When Al Jazeera made inquiries at the time, neither the lawyer for the alleged Japanese victims nor the police responded. There have been no further media reports about the case and Woo continues to be associated with five companies in Cambodia – two registered under Clement Woo and three under Woo Kee Mun – one of which has the country’s former Prime Minister, Ung Huot, as its chairman.
On his Facebook page, Woo now says he is living in Hong Kong and describes himself as the CEO of Marshall Tonfords Development Co Ltd, a company that does not appear to be registered in Hong Kong, Cambodia or elsewhere.
Two weeks after Woo’s arrest in 2018, the 1MDB suspect Kee registered another company in Cambodia, Crown Takeo Co Ltd. As chairman, he oversees the firm with two directors from Liuzhou in China’s Guangxi province – one of whom is the chairman of Lida International, of which Woo is a director.

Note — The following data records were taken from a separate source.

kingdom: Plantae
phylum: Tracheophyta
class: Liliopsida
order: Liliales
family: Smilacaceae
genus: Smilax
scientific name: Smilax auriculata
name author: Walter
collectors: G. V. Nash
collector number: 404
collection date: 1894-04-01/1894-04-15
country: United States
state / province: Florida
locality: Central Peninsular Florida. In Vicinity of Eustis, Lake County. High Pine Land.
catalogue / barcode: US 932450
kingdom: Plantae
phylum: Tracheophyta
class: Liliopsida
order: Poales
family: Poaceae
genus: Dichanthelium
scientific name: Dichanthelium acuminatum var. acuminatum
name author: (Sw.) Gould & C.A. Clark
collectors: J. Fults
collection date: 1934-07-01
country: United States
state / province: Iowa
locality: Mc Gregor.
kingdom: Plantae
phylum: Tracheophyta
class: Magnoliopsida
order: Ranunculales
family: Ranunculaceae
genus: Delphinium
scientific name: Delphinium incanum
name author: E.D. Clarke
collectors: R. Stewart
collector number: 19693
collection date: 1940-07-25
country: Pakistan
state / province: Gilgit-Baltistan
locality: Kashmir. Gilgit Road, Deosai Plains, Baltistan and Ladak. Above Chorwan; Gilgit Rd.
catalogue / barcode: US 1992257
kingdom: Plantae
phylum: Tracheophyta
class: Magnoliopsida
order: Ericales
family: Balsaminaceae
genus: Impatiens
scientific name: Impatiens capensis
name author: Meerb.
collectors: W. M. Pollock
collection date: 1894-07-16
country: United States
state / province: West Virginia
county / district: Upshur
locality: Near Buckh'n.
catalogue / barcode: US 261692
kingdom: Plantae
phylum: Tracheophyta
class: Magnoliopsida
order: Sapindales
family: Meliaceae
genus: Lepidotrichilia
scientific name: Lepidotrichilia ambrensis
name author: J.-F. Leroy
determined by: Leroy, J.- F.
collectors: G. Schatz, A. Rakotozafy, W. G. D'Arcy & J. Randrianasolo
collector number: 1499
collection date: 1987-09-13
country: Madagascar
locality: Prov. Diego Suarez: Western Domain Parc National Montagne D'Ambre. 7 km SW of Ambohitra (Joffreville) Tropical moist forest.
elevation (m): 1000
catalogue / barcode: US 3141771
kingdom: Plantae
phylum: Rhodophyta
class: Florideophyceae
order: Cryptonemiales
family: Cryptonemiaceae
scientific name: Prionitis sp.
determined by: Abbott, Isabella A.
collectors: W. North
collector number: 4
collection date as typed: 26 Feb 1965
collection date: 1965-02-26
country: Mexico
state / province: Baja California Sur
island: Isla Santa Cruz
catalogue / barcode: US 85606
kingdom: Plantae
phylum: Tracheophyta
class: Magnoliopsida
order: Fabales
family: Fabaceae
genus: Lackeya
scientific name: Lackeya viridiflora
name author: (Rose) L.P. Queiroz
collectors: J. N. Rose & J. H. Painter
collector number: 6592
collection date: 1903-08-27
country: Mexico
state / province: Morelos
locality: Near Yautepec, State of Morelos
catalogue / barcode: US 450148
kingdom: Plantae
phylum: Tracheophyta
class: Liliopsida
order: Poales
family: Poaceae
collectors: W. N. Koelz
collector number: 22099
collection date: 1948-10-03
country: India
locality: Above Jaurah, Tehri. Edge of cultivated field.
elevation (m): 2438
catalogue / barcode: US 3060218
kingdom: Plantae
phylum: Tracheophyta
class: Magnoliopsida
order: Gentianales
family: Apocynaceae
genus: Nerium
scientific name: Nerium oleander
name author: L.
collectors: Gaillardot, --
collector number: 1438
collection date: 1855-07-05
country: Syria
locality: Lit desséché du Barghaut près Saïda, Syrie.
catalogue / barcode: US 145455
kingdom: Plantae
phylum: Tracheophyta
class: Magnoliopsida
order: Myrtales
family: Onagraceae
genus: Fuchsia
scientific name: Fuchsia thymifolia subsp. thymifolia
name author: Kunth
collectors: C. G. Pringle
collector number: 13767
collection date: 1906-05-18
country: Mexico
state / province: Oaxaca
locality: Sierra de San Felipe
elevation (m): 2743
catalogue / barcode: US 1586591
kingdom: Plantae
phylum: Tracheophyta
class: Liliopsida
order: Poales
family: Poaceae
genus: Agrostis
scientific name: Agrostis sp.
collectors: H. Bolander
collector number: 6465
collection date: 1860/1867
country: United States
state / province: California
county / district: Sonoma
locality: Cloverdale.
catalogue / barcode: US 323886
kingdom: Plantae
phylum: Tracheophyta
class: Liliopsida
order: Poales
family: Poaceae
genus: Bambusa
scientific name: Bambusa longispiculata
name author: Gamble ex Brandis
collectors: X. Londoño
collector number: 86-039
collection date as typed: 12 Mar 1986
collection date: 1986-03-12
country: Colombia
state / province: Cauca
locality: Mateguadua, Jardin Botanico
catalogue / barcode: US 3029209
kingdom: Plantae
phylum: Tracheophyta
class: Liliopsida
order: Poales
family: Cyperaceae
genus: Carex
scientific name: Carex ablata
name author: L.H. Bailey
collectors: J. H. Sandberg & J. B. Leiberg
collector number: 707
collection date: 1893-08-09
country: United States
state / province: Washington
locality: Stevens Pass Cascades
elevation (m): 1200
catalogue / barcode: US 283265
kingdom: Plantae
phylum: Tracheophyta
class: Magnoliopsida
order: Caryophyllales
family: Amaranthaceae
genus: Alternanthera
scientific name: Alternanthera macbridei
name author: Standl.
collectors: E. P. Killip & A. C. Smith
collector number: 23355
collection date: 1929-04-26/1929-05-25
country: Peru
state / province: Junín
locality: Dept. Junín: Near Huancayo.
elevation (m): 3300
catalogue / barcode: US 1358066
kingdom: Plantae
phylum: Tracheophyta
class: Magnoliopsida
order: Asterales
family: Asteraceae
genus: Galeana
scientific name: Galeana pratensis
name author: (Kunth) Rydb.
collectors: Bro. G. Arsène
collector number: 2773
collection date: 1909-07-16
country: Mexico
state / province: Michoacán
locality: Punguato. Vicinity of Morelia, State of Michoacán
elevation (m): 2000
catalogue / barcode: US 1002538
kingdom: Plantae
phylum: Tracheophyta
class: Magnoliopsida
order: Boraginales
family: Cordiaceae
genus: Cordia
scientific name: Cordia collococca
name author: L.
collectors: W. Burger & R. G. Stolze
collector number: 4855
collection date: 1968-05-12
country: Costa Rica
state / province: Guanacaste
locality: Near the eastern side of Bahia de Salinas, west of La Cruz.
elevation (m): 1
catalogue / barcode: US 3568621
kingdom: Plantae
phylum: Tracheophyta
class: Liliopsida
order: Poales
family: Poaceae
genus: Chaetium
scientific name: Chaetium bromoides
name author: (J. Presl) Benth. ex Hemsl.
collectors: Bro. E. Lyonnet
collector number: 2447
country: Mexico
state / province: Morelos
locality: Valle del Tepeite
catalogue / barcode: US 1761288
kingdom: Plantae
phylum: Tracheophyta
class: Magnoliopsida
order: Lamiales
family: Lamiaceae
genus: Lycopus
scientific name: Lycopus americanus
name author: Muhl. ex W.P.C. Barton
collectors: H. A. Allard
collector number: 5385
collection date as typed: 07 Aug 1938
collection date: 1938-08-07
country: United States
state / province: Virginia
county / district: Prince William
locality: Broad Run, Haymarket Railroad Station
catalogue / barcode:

The company’s businesses include real estate, management consultancy, financial services, hotels and travel.
Adding to the intrigue, Thai immigration records obtained by Al Jazeera in late 2020 show that 1MDB fugitive Jasmine Loo Ai Swan left Thailand for the last time in September 2018. Boarding a Bangkok Airways flight from the Thai capital’s Suvarnabhumi airport, she was bound for Cambodia’s capital, Phnom Penh.
Despite Kee’s return to Malaysia, Ignatius, the former diplomat, is sceptical about his potential value as a witness.
“China wouldn’t have given him up if it thought he could divulge more than is already known,” he said. “Malaysia has been careful to keep China out of the 1MDB legal cases and I don’t see how Kee could seal Najib’s fate more than it already is.”
Kee, Clement Woo, Ke Kim Yan, Ung Huot and Faisal were unreachable or did not respond to requests for comment about their activities and the activities of their companies. Grace Zenith did not respond to a request for comment. Al Jazeera was unable to locate contact details for Guiyue Business Consulting or Mingshi Investment Company.